Instruction
Reproduce the whole of the records exactly, and make sure no picture is carried into the result.
_ _ _ _
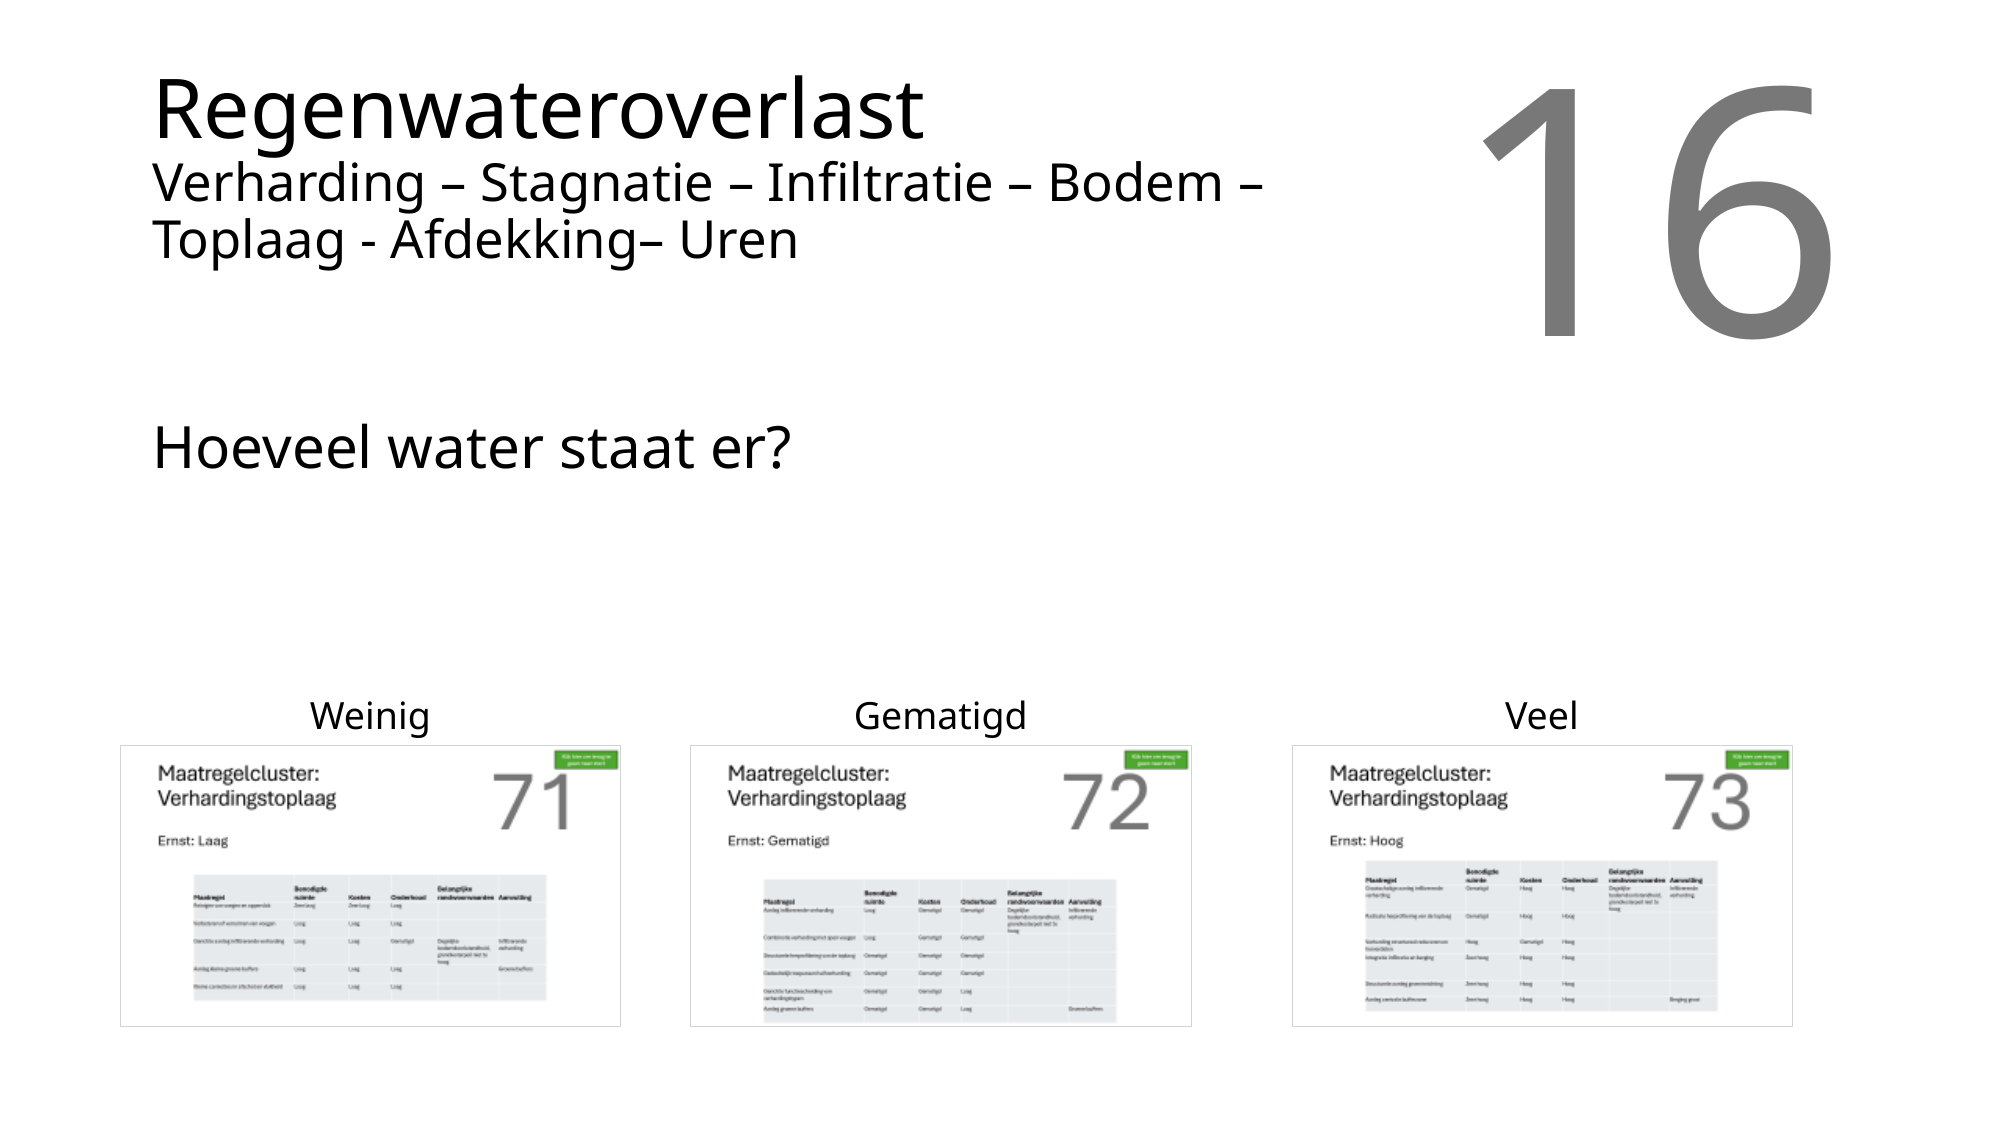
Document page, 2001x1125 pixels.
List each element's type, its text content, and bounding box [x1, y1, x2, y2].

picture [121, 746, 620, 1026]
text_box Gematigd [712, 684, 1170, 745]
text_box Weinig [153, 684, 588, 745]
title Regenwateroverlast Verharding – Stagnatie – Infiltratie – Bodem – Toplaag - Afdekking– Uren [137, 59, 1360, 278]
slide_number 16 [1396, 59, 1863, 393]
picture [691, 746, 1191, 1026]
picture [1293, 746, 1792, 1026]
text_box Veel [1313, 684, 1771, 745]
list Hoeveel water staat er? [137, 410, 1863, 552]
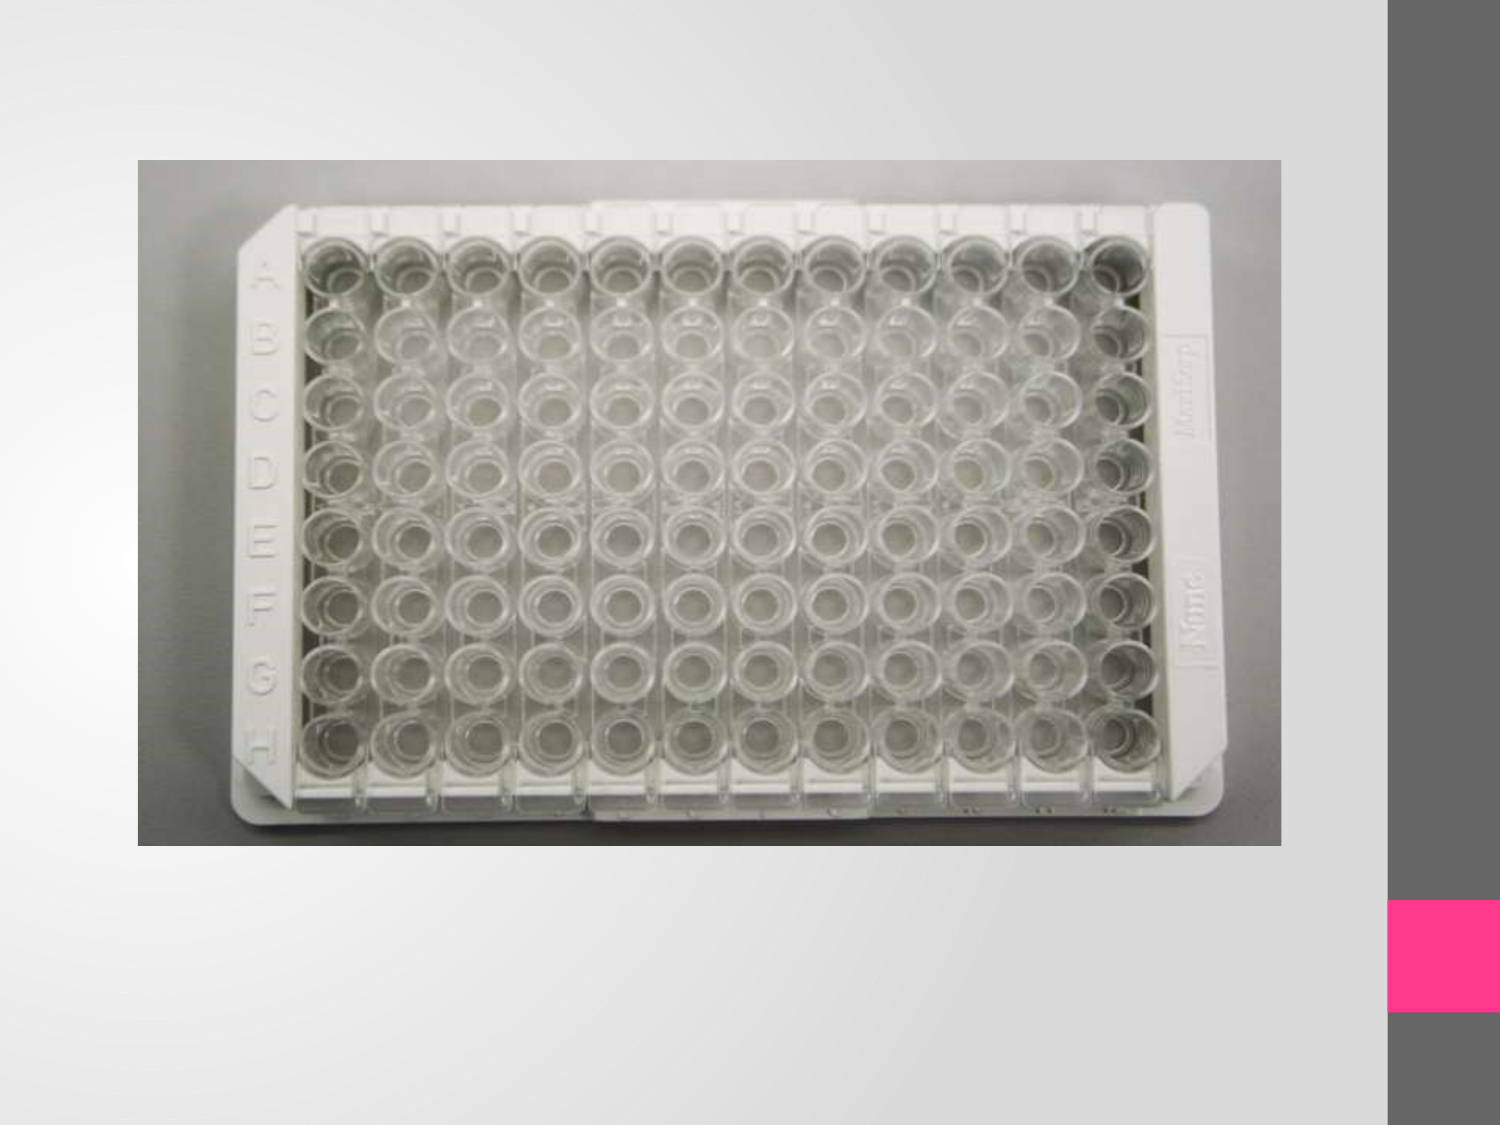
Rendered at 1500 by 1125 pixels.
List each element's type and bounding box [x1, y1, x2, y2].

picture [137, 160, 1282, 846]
_ _ _ _
Problem solution
Document page, 2001x1125 pixels.
List each element's type, its text content, and bounding box [x1, y1, x2, y2].

picture [121, 746, 620, 1026]
text_box Gematigd [712, 684, 1170, 745]
text_box Weinig [153, 684, 588, 745]
title Regenwateroverlast Verharding – Stagnatie – Infiltratie – Bodem – Toplaag - Afdekking– Uren [137, 59, 1360, 278]
slide_number 16 [1396, 59, 1863, 393]
picture [691, 746, 1191, 1026]
picture [1293, 746, 1792, 1026]
text_box Veel [1313, 684, 1771, 745]
list Hoeveel water staat er? [137, 410, 1863, 552]
Rendered at 1500 by 1125 pixels.
List each element's type and bounding box [x1, y1, x2, y2].

picture [137, 160, 1282, 846]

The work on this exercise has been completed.